[Text data extracted from pages]
###
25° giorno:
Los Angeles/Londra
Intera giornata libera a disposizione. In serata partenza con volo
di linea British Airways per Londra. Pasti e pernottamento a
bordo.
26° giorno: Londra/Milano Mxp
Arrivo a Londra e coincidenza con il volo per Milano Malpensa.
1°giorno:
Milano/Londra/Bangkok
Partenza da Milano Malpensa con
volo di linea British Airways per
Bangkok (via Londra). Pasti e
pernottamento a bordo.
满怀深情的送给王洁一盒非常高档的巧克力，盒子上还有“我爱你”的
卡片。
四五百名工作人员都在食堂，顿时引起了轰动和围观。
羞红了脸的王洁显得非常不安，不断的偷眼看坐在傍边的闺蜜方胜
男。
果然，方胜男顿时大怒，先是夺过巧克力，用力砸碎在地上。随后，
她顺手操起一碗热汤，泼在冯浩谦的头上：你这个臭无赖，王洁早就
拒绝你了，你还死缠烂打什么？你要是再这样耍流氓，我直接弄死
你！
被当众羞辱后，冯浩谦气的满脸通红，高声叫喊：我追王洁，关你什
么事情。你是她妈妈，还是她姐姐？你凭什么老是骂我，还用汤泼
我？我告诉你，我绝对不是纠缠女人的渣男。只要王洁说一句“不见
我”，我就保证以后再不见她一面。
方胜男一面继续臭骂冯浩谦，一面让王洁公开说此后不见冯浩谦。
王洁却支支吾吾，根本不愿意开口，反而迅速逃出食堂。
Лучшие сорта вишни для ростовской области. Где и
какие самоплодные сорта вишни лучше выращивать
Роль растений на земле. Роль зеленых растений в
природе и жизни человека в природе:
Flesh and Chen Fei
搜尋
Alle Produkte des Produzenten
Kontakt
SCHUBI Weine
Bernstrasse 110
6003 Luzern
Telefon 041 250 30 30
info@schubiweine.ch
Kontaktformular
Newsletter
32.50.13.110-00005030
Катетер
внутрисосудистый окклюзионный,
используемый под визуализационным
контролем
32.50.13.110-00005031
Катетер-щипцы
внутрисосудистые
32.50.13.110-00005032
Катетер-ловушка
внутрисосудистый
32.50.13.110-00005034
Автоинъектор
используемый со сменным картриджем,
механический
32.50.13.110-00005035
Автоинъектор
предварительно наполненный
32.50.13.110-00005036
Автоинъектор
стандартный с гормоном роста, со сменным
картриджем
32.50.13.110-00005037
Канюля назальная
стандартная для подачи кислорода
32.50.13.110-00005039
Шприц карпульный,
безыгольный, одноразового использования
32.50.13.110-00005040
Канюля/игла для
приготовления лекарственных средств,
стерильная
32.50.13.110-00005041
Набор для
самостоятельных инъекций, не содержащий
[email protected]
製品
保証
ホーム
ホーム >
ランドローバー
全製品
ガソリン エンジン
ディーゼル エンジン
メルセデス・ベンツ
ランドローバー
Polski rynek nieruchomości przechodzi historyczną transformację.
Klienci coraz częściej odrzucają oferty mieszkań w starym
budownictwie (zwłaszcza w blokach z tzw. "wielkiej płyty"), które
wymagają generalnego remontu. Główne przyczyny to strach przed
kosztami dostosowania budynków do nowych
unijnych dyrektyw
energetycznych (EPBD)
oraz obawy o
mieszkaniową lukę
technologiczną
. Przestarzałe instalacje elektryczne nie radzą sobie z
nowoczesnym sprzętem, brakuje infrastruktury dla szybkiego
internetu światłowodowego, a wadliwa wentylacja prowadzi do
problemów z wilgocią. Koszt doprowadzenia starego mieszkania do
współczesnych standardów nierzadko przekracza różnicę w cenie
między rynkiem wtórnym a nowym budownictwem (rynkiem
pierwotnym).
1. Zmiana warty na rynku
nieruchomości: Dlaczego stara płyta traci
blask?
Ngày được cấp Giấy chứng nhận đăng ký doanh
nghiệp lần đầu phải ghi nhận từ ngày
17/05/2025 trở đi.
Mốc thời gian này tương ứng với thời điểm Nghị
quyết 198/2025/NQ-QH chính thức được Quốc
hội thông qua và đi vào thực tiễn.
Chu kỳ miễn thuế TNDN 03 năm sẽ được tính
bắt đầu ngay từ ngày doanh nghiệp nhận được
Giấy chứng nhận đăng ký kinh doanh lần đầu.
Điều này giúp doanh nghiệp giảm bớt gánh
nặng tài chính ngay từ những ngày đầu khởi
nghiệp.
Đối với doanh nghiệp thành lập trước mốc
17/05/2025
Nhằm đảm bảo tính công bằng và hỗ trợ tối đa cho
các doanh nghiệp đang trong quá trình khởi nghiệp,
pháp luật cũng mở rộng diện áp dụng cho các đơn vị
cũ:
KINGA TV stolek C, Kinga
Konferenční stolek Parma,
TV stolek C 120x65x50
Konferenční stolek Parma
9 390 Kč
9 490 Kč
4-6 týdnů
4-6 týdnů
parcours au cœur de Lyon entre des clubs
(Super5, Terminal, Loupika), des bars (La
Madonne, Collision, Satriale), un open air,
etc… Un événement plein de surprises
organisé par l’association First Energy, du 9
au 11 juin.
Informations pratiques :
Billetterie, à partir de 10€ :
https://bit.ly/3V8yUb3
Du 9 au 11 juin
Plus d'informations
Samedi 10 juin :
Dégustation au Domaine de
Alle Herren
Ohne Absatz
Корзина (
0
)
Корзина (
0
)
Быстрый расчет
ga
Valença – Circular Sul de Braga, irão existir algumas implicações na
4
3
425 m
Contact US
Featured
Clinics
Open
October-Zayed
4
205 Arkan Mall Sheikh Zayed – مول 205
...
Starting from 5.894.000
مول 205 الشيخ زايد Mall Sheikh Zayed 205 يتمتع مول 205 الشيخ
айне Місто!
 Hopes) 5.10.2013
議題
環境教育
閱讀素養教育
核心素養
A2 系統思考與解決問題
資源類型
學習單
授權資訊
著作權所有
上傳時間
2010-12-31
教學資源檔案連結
###
• **What you need to do**:
Reproduce every line of the items above word for word, in their original order.

• **Problem solution**:
25° giorno:
Los Angeles/Londra
Intera giornata libera a disposizione. In serata partenza con volo
di linea British Airways per Londra. Pasti e pernottamento a
bordo.
26° giorno: Londra/Milano Mxp
Arrivo a Londra e coincidenza con il volo per Milano Malpensa.
1°giorno:
Milano/Londra/Bangkok
Partenza da Milano Malpensa con
volo di linea British Airways per
Bangkok (via Londra). Pasti e
pernottamento a bordo.
满怀深情的送给王洁一盒非常高档的巧克力，盒子上还有“我爱你”的
卡片。
四五百名工作人员都在食堂，顿时引起了轰动和围观。
羞红了脸的王洁显得非常不安，不断的偷眼看坐在傍边的闺蜜方胜
男。
果然，方胜男顿时大怒，先是夺过巧克力，用力砸碎在地上。随后，
她顺手操起一碗热汤，泼在冯浩谦的头上：你这个臭无赖，王洁早就
拒绝你了，你还死缠烂打什么？你要是再这样耍流氓，我直接弄死
你！
被当众羞辱后，冯浩谦气的满脸通红，高声叫喊：我追王洁，关你什
么事情。你是她妈妈，还是她姐姐？你凭什么老是骂我，还用汤泼
我？我告诉你，我绝对不是纠缠女人的渣男。只要王洁说一句“不见
我”，我就保证以后再不见她一面。
方胜男一面继续臭骂冯浩谦，一面让王洁公开说此后不见冯浩谦。
王洁却支支吾吾，根本不愿意开口，反而迅速逃出食堂。
Лучшие сорта вишни для ростовской области. Где и
какие самоплодные сорта вишни лучше выращивать
Роль растений на земле. Роль зеленых растений в
природе и жизни человека в природе:
Flesh and Chen Fei
搜尋
Alle Produkte des Produzenten
Kontakt
SCHUBI Weine
Bernstrasse 110
6003 Luzern
Telefon 041 250 30 30
info@schubiweine.ch
Kontaktformular
Newsletter
32.50.13.110-00005030
Катетер
внутрисосудистый окклюзионный,
используемый под визуализационным
контролем
32.50.13.110-00005031
Катетер-щипцы
внутрисосудистые
32.50.13.110-00005032
Катетер-ловушка
внутрисосудистый
32.50.13.110-00005034
Автоинъектор
используемый со сменным картриджем,
механический
32.50.13.110-00005035
Автоинъектор
предварительно наполненный
32.50.13.110-00005036
Автоинъектор
стандартный с гормоном роста, со сменным
картриджем
32.50.13.110-00005037
Канюля назальная
стандартная для подачи кислорода
32.50.13.110-00005039
Шприц карпульный,
безыгольный, одноразового использования
32.50.13.110-00005040
Канюля/игла для
приготовления лекарственных средств,
стерильная
32.50.13.110-00005041
Набор для
самостоятельных инъекций, не содержащий
[email protected]
製品
保証
ホーム
ホーム >
ランドローバー
全製品
ガソリン エンジン
ディーゼル エンジン
メルセデス・ベンツ
ランドローバー
Polski rynek nieruchomości przechodzi historyczną transformację.
Klienci coraz częściej odrzucają oferty mieszkań w starym
budownictwie (zwłaszcza w blokach z tzw. "wielkiej płyty"), które
wymagają generalnego remontu. Główne przyczyny to strach przed
kosztami dostosowania budynków do nowych
unijnych dyrektyw
energetycznych (EPBD)
oraz obawy o
mieszkaniową lukę
technologiczną
. Przestarzałe instalacje elektryczne nie radzą sobie z
nowoczesnym sprzętem, brakuje infrastruktury dla szybkiego
internetu światłowodowego, a wadliwa wentylacja prowadzi do
problemów z wilgocią. Koszt doprowadzenia starego mieszkania do
współczesnych standardów nierzadko przekracza różnicę w cenie
między rynkiem wtórnym a nowym budownictwem (rynkiem
pierwotnym).
1. Zmiana warty na rynku
nieruchomości: Dlaczego stara płyta traci
blask?
Ngày được cấp Giấy chứng nhận đăng ký doanh
nghiệp lần đầu phải ghi nhận từ ngày
17/05/2025 trở đi.
Mốc thời gian này tương ứng với thời điểm Nghị
quyết 198/2025/NQ-QH chính thức được Quốc
hội thông qua và đi vào thực tiễn.
Chu kỳ miễn thuế TNDN 03 năm sẽ được tính
bắt đầu ngay từ ngày doanh nghiệp nhận được
Giấy chứng nhận đăng ký kinh doanh lần đầu.
Điều này giúp doanh nghiệp giảm bớt gánh
nặng tài chính ngay từ những ngày đầu khởi
nghiệp.
Đối với doanh nghiệp thành lập trước mốc
17/05/2025
Nhằm đảm bảo tính công bằng và hỗ trợ tối đa cho
các doanh nghiệp đang trong quá trình khởi nghiệp,
pháp luật cũng mở rộng diện áp dụng cho các đơn vị
cũ:
KINGA TV stolek C, Kinga
Konferenční stolek Parma,
TV stolek C 120x65x50
Konferenční stolek Parma
9 390 Kč
9 490 Kč
4-6 týdnů
4-6 týdnů
parcours au cœur de Lyon entre des clubs
(Super5, Terminal, Loupika), des bars (La
Madonne, Collision, Satriale), un open air,
etc… Un événement plein de surprises
organisé par l’association First Energy, du 9
au 11 juin.
Informations pratiques :
Billetterie, à partir de 10€ :
https://bit.ly/3V8yUb3
Du 9 au 11 juin
Plus d'informations
Samedi 10 juin :
Dégustation au Domaine de
Alle Herren
Ohne Absatz
Корзина (
0
)
Корзина (
0
)
Быстрый расчет
ga
Valença – Circular Sul de Braga, irão existir algumas implicações na
4
3
425 m
Contact US
Featured
Clinics
Open
October-Zayed
4
205 Arkan Mall Sheikh Zayed – مول 205
...
Starting from 5.894.000
مول 205 الشيخ زايد Mall Sheikh Zayed 205 يتمتع مول 205 الشيخ
айне Місто!
 Hopes) 5.10.2013
議題
環境教育
閱讀素養教育
核心素養
A2 系統思考與解決問題
資源類型
學習單
授權資訊
著作權所有
上傳時間
2010-12-31
教學資源檔案連結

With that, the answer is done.